画像提供, JEHAD EL-MASHHRAWI画像説明,ラファで家族のために火をおこして料理するジェハドさん両親と兄弟姉妹はそのままハンユニスにとどまることにしたが、近所の市場が爆撃されたため、妻と私はさらに子供たちを連れてラファまで南下し、妻の家族と合流することにした。


妻と子供たちは車に同乗させてもらうことができた。私は後からバスで向かったが、あまりに満員で、ドアの外側にしがみつくしかなかった。私たちは今、トタンとプラスチックの屋根に覆われた小さい小屋を借りている。

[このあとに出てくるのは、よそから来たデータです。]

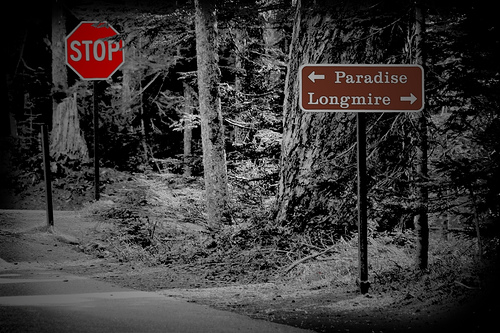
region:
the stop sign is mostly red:
[51, 8, 127, 85]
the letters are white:
[67, 30, 119, 65]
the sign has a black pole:
[57, 13, 146, 217]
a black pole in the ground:
[28, 103, 68, 239]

落ちてくる砲弾の破片から守ってくれるものは、何もない。物の値段はなんでも上昇していて、必要なたくさんのものが手に入らない。飲み水が欲しければ3時間は行列しなくてはならないし、一日三食分の食料は手に入らない。なのでもう昼食はとらない。食べるのは朝と夜だけだ。息子は前は、毎日卵をひとつ食べていた。卵だ。想像できるだろうか。もはや私はそれさえ、息子に与えてあげられない。ともかく今は何よりもガザを出て、子供たちと安全に過ごしたい。